Questa Storia del Medio Oriente contemporaneo, di Massimo Campanini, costituisce forse l’unico tentativo in Italia di leggere il Novecento arabo (ma l’analisi include anche i popoli persiano, turco e curdo) alla luce del pensiero islamico e dell’impatto che le istituzioni e le idee euro-occidentali hanno sortito su di esso. Il libro offre una ricostruzione lucida e appassionata su come la riflessione sul rapporto fra Islam e democrazia abbia dominato con categorie proprie il pensiero politico arabo moderno.


Questa Storia del Medio Oriente contemporaneo, di Massimo Campanini, costituisce forse l’unico tentativo in Italia di leggere il Novecento arabo (ma l’analisi include anche i popoli persiano, turco e curdo) alla luce del pensiero islamico e dell’impatto che le istituzioni e le idee euro-occidentali hanno sortito su di esso. Docente di Storia dei Paesi islamici all’Università di Trento, Campanini ricostruisce con una prosa chiara e avvincente come la storia politica del Nord Africa e Vicino Oriente non sia stata esente – pur nelle lotte per la fine del colonialismo, nei colpi di Stato, nelle dittature militari e nelle degenerazioni eversive dell’Islam violento – da una riflessione ininterrotta su tre categorie di pensiero che hanno costituito e costituiscono ancora oggi una sfida per la forma mentis mediorientale: il concetto di popolo-nazione; quello di libertà e democrazia; quello di secolarismo.

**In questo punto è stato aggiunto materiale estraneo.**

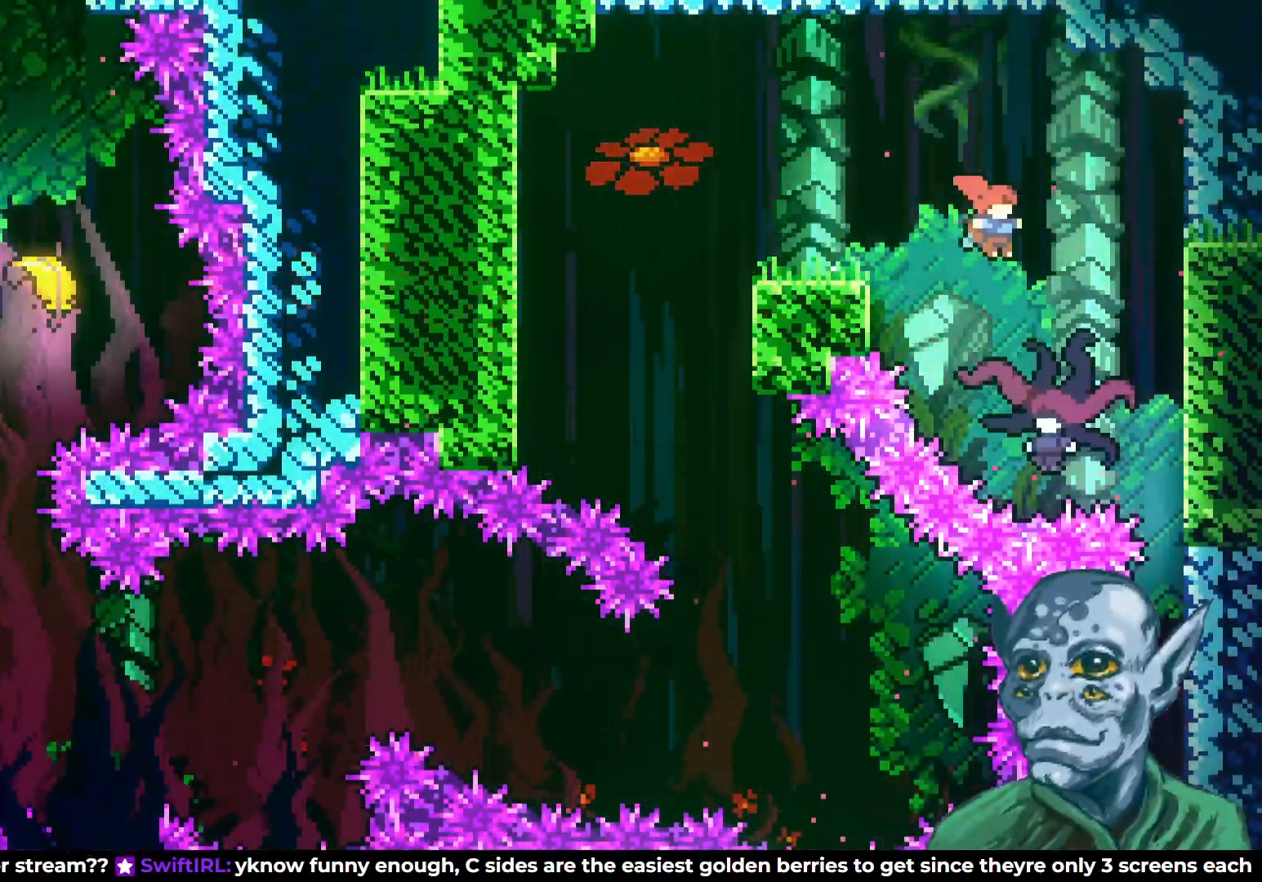
{"buttons": ["DPAD_RIGHT"], "left_stick": "center", "right_stick": "center", "events": [[17, "DPAD_RIGHT", "up"], [367, "DPAD_DOWN", "up"], [433, "DPAD_RIGHT", "down"]]}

È dunque dalla «importazione della modernità» giunta con le truppe di Napoleone nel 1798 e dai movimenti di «rinnovamento dell’Islam» nel Diciannovesimo secolo che bisogna partire. «Il processo di adattamento alla modernità – rimarca lo studioso – di fatto non è ancora terminato, oltre due secoli dopo l’atto simbolico della spedizione in Egitto, ed anzi è stato coartato, deviato o almeno rallentato da molteplici fattori» che costituiscono la trama di questo saggio che unisce alla profondità storica una serie di giudizi lucidi e precisi sugli uomini che hanno calcato da protagonisti la scena mediorientale e sulle loro azioni.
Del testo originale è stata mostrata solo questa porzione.